Over at LanguageLog, Mark Liberman wondered how borrowing a foreign word could lead to evasive language, as I had said. Indeed, many of the concepts that the institute singled out originated in various sectors of the American and/or European business and government world, and so no equivalent is immediately available in Japanese. It thus may seem natural to just take the foreign concept and stick it into your language unomi…uh, I mean…sans accommodation. Though this may be bad technique, surely it is not “evasive.” Or is it?
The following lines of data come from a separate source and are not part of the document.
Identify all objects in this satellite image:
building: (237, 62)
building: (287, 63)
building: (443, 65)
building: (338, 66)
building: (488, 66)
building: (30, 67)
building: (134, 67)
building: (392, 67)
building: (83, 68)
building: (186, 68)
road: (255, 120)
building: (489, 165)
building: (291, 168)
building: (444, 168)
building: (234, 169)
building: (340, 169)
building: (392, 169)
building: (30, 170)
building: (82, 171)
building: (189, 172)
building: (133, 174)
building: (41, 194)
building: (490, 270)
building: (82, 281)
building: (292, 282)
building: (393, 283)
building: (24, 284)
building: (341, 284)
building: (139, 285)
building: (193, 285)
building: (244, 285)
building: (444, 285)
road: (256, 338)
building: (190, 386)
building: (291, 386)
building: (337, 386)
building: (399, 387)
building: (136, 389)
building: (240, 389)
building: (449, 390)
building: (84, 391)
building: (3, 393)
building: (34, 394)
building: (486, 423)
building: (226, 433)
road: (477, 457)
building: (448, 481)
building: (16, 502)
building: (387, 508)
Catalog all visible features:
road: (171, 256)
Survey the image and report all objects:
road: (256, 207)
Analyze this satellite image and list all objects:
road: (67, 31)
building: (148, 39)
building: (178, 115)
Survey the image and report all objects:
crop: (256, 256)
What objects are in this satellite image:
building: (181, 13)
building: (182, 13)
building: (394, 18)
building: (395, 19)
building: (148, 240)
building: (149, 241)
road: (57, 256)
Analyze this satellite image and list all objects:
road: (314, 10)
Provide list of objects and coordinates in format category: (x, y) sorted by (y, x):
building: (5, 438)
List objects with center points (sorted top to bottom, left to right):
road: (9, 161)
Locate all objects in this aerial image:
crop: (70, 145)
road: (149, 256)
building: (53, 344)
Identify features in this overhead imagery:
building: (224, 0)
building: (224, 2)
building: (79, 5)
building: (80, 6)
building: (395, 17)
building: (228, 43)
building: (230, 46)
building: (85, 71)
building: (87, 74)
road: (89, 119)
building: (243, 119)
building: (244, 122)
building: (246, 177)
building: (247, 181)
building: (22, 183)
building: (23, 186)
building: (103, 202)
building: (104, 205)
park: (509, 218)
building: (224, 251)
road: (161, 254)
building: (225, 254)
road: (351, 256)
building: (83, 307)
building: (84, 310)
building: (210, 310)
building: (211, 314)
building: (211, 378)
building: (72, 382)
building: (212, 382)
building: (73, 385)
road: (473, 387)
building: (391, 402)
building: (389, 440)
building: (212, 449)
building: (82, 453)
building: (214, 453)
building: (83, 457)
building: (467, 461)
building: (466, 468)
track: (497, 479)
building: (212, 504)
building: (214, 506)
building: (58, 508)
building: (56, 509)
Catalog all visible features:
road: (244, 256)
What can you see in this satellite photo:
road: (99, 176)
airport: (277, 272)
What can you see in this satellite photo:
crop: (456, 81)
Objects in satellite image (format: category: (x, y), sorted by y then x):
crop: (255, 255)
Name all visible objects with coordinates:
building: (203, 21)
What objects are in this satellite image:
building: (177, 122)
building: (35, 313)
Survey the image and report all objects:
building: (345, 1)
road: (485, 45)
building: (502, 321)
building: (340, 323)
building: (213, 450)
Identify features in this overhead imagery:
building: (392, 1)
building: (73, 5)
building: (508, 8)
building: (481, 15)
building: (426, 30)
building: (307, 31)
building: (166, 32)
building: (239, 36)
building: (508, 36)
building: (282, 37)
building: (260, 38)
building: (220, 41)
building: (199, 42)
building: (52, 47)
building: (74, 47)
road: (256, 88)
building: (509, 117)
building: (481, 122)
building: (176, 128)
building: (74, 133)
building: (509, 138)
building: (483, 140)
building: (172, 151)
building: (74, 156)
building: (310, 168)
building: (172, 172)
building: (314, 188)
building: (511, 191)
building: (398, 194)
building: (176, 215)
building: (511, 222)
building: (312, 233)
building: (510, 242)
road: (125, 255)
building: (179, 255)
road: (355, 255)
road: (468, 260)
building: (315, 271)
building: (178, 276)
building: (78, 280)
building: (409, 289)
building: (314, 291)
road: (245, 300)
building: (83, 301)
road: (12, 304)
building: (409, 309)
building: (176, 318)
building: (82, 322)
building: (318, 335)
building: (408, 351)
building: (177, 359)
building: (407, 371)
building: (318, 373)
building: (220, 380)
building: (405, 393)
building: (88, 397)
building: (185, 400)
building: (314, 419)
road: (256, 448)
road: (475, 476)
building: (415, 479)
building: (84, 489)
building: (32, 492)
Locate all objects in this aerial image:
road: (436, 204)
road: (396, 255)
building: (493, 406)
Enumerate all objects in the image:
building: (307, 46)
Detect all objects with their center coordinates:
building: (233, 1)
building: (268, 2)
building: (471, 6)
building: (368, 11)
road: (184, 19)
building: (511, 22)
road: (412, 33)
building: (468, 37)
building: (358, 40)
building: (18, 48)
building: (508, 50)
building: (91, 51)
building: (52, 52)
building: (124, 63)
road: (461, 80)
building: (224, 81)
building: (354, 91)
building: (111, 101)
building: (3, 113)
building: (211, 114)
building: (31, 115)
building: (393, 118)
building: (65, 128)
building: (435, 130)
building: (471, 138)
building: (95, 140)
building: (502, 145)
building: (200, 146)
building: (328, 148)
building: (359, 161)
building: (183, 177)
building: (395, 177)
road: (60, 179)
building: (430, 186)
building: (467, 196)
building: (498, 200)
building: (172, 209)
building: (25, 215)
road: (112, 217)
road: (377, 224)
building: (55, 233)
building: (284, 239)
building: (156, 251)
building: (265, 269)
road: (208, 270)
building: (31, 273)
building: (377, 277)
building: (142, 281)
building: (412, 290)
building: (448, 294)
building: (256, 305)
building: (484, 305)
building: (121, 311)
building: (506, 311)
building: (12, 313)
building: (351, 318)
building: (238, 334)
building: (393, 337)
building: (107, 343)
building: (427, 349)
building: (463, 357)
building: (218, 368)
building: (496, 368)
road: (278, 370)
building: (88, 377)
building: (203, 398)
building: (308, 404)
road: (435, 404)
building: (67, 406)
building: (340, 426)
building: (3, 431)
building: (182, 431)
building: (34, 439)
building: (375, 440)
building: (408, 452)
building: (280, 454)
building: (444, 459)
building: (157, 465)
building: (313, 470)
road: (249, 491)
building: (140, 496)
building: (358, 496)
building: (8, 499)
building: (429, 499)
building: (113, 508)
I admit (and this is hard, being a mini-lexicographer) that I did not mean to imply that such users of gairai-go were evasive or using ii-mawashi. In the case of government documents or in newspapers, the Kokken asserts that the use of gairai-go is due to writers putting priority their own ease of writing rather than their audience’s ease of understanding (外来語の使用状況を見ると,読み手の分かりやすさに対する配慮よりも,書き手の使いやすさを優先しているように見えます。). However, from the point of view of the reader the effect, I believe, may be a sort of evasiveness or equivocation [insert some word that means: 'You keep using that word. I do not think you know what it means']. Because many of these words are used without supplementary definitions in Japanese ([this would also alleviate the problem, I suppose]), those people without much exposure to English (and often, specifically business and government terminology) will be left thinking that the wool might have been pulled over their eyes. After all, if you’re not sure what the difference between サーベイランス surveillance and モニタリング monitoring is, you might be a bit confused if you receive a notice that local law enforcement will be stepping one of them up in your area (the latter is about making sure you don’t miss any changes in a situation, while the former is about making sure you don’t let anything evil/bad escape your attention). So while these two words, if understood by everyone in the conversation, could lend a good amount of precision to the discourse, for someone not familiar with the subtleties, it may as well be doublespeak.

Of course in the end, as with most things like the Kokken’s suggestions, it’s basically a moot point, since the Kokken really just makes suggestions to other government agencies (and newspapers, though I don’t think they have to follow the guidelines). The places where you see the most obvious use of katakana-go is in advertisements, television, and other popular media. In those places it has a sort of chic, or so I’m told. So as long as learning (some sort of) English is liu xing, uh, en vogue, there’s no expecting the use of gairai-go to decrease. Thankfully, the American government is well aware that English is superior to other languages, and so we need not fear our kooteki shorui being contaminated.